# [Data shown]
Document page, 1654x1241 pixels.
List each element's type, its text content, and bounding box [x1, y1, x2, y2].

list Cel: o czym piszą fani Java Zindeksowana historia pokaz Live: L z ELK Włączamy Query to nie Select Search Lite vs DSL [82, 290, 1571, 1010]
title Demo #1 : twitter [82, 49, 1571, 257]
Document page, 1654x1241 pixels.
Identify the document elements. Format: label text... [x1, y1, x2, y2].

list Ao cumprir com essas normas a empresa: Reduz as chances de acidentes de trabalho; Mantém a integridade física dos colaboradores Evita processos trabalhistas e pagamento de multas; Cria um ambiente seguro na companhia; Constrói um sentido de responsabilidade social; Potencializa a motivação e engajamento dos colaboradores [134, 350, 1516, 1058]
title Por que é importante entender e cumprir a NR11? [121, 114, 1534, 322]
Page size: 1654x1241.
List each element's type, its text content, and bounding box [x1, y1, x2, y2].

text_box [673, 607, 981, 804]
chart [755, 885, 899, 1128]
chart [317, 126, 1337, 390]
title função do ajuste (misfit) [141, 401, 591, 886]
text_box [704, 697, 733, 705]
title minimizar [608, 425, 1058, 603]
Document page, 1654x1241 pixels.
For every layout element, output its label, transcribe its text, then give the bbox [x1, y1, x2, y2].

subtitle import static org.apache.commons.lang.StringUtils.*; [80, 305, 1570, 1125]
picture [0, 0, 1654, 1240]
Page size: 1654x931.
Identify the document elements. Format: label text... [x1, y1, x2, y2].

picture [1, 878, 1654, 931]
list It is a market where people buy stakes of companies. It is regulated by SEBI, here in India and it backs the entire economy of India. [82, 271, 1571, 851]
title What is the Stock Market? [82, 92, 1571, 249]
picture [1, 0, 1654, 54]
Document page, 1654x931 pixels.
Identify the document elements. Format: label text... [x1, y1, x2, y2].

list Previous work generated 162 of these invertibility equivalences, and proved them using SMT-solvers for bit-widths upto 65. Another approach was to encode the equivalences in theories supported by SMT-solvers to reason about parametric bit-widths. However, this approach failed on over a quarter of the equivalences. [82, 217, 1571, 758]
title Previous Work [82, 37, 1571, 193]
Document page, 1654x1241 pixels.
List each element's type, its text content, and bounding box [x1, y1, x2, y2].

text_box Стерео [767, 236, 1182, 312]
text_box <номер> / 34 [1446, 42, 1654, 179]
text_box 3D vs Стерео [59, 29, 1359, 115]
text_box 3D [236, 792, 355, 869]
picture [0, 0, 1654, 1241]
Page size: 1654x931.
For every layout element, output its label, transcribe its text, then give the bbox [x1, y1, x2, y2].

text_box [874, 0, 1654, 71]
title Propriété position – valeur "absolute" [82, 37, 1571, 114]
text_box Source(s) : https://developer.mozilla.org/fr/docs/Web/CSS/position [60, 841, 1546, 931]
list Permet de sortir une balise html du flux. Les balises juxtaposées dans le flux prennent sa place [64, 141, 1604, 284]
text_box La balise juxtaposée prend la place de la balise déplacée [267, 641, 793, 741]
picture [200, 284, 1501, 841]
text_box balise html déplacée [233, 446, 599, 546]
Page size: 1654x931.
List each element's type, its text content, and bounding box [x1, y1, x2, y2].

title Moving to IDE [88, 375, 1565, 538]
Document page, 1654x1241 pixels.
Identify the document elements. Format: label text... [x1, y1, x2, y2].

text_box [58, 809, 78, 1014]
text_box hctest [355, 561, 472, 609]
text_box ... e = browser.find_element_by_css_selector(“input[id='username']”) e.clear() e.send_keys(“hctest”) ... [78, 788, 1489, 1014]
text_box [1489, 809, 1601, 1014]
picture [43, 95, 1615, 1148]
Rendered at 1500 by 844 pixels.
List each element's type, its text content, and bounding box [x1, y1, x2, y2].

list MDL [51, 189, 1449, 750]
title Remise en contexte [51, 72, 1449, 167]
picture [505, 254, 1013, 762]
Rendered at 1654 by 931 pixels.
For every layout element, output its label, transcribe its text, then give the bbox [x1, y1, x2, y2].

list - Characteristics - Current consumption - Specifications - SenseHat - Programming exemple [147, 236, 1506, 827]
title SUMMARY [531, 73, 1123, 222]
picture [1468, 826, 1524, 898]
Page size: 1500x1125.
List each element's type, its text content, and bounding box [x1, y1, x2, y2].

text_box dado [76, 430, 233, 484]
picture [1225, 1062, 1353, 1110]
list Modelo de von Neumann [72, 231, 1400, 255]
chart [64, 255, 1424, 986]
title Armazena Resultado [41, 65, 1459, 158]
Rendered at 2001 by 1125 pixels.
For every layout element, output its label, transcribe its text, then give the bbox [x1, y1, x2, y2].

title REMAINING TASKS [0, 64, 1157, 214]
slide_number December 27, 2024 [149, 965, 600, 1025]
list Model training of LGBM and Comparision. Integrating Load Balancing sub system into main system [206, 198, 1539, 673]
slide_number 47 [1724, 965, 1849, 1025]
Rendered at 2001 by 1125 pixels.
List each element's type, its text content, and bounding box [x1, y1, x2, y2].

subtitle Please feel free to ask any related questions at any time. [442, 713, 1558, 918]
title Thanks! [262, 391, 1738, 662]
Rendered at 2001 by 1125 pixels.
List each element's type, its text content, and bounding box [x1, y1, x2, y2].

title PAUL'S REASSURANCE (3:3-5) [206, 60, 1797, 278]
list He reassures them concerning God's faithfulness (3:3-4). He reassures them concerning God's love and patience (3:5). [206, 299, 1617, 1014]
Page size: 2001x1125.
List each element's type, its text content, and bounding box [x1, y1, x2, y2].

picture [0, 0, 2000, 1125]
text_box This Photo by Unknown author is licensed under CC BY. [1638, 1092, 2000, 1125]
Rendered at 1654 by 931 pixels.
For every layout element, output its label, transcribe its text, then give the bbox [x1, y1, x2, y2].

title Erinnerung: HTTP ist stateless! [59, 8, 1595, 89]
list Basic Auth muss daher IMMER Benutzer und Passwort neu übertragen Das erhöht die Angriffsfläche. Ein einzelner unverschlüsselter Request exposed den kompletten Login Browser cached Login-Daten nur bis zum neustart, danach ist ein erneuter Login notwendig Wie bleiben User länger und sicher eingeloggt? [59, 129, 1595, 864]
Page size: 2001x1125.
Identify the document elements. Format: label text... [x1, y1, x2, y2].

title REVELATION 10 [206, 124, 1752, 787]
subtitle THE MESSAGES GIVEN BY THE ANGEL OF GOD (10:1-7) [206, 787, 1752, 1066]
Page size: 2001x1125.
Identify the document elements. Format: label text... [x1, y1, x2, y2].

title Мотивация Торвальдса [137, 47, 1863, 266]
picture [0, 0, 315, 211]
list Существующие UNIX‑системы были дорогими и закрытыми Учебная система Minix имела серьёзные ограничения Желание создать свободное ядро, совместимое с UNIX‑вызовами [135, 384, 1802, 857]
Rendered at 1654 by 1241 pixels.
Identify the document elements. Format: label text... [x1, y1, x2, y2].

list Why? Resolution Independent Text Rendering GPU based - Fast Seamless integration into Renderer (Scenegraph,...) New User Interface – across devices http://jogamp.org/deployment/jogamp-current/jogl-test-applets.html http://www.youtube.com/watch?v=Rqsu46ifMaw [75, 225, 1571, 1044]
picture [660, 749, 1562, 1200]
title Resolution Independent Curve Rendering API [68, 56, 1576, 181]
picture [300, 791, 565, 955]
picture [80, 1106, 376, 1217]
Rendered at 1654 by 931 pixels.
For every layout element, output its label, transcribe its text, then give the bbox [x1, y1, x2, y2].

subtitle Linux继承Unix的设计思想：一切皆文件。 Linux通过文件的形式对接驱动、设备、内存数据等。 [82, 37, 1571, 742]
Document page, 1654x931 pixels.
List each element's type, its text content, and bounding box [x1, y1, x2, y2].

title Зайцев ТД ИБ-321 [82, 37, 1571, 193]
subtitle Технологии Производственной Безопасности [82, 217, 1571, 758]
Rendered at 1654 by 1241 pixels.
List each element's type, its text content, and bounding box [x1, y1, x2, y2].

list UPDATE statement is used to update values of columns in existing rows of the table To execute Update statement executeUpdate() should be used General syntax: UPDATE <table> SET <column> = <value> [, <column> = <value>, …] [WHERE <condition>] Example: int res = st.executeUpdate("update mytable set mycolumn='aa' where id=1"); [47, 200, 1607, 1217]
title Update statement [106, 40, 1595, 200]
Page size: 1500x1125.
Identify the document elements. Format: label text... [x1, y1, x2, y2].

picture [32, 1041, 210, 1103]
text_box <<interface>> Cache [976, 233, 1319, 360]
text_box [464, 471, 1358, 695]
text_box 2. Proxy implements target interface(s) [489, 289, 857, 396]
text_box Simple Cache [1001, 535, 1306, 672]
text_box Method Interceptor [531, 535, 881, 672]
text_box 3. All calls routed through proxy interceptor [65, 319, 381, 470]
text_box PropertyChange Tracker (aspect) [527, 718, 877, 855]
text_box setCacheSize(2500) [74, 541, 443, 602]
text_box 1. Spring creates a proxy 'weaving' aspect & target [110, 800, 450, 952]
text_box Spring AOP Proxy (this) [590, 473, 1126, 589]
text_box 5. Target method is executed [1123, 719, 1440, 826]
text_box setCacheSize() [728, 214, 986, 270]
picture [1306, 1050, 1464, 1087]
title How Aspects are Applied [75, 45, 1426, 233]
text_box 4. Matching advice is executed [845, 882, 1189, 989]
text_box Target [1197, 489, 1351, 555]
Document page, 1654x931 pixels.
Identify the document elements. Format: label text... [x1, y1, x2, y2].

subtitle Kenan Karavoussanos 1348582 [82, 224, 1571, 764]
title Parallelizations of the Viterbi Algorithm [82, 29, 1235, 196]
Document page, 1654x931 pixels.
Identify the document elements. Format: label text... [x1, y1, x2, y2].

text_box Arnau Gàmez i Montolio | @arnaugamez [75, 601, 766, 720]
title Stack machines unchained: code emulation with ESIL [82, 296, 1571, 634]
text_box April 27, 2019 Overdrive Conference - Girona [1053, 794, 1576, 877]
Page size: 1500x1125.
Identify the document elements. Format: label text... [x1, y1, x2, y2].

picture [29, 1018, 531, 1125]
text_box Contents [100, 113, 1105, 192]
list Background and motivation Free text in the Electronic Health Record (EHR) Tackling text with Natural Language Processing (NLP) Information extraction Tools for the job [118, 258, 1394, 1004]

# [What is being asked]
Starting at the beginning of the items and going on through the line with "list Cel: o", retype every line exactly, including that last line.

# [Output of the exercise]
Document page, 1654x1241 pixels.
List each element's type, its text content, and bounding box [x1, y1, x2, y2].

list Cel: o czym piszą fani Java Zindeksowana historia pokaz Live: L z ELK Włączamy Query to nie Select Search Lite vs DSL [82, 290, 1571, 1010]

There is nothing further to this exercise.